“Damn Newcastle Emlyn!” cried the squire, provoked by her continual reference to her native place. “Master! master!” cried the girl, as if rebuking him for the greatest impiety conceivable, “don’t damn Newcastle Emlyn; I had rather you should knock me down than damn Newcastle Emlyn! it is the country of decent people and good home-brewed ale,—the country where”—

“You brewed good ale from the grown wheat the first time,” said the squire, not deeming it necessary to notice her observations.

“Good! was it?” retorts the girl, struggling between respect for her master and contempt for his taste in the matter of malt drink; “good was it! I tell you what, master, you are a good master, and I have nothing to say against mistress, for it would not be decent, but you never tasted beer like ours at Newcastle Emlyn! the real hearty cwrw da! which I could make you to-morrow, if you would give me good malt and hops, and let it stand long enough untapped.”

“But Cardy, there must be a sound reason for your two last brewings being inferior to the first. You could brew a well-flavoured, palatable beer, but you don’t now, although you have the same ingredients given you.”

“The last was better, a good deal, than the other. The first would have turned the devil’s stomach, had he known what was in it.”

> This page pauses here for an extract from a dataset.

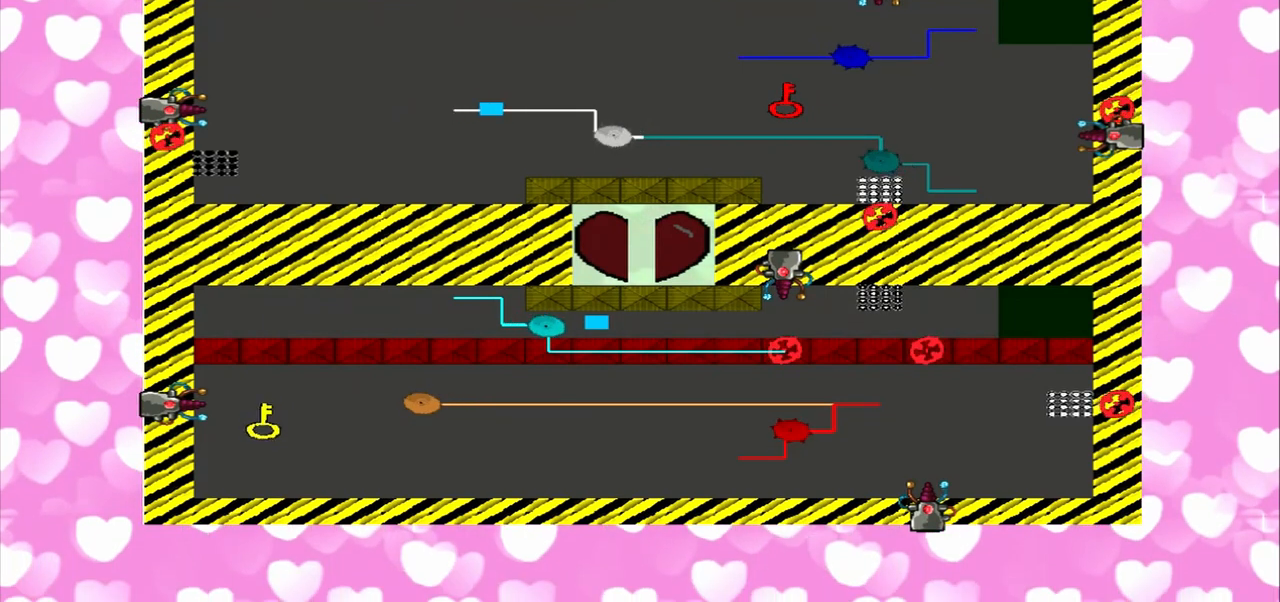
{"buttons": [], "left_stick": "right", "right_stick": "up-right", "events": [[83, "right_stick", "down-left"], [292, "right_stick", "up-right"]]}
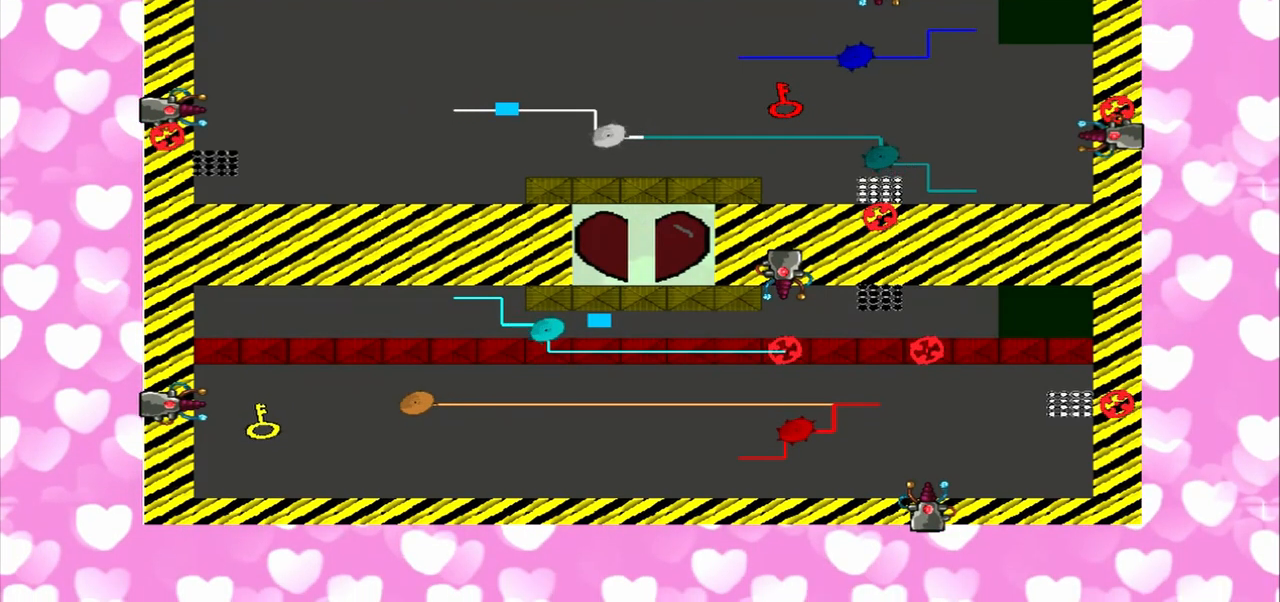
{"buttons": [], "left_stick": "right", "right_stick": "center", "events": [[292, "right_stick", "center"]]}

“Explain yourself,” said the squire, surprised. “I will, sir, if I were to be hanged for it,” cried the girl in a tone of confidence; “it seems that rats love beer as well as any christian folks, and get drunk and die in drink, as a warning to all sober-minded rats; but that is neither here nor there, and I hate to tell a rigmarole story; the long and the short of it is, that when I came to wash out the barrels after the first brewing, I found three rats in one, and two in the other.”

“You found what?” asked the squire and his lady at the same time.

“I found three rats, sir, that had burst themselves with drinking beer, and afterwards fell in and were drowned—they were then putrid, and it was that, it seems, that made the ale so palatable; there were no dead animals in the last brewing, so that of course it wasn’t so ‘palatable’ and well-flavoured as the other. But had I known your mind I might have killed a couple of cats, or put you in a bushel of lively cockroaches.”

This explanation excited a titter among the girls, and a loud laugh from the squire, while the lady evinced the shock which her delicacy had sustained, by making wry faces, and snuffing violently at her smelling-bottle to avoid fainting.

The squire good-humouredly addressed the girl,—“now, Cardy, you are perfectly right in the praise you bestow on your own country ale, and I promise you shall have the best of malt and hops for your next attempt, when I expect it to be equal to the best cwrw da of Newcastle Emlyn—and, do you hear? we shall dispense with either rats or cats in it for the future.”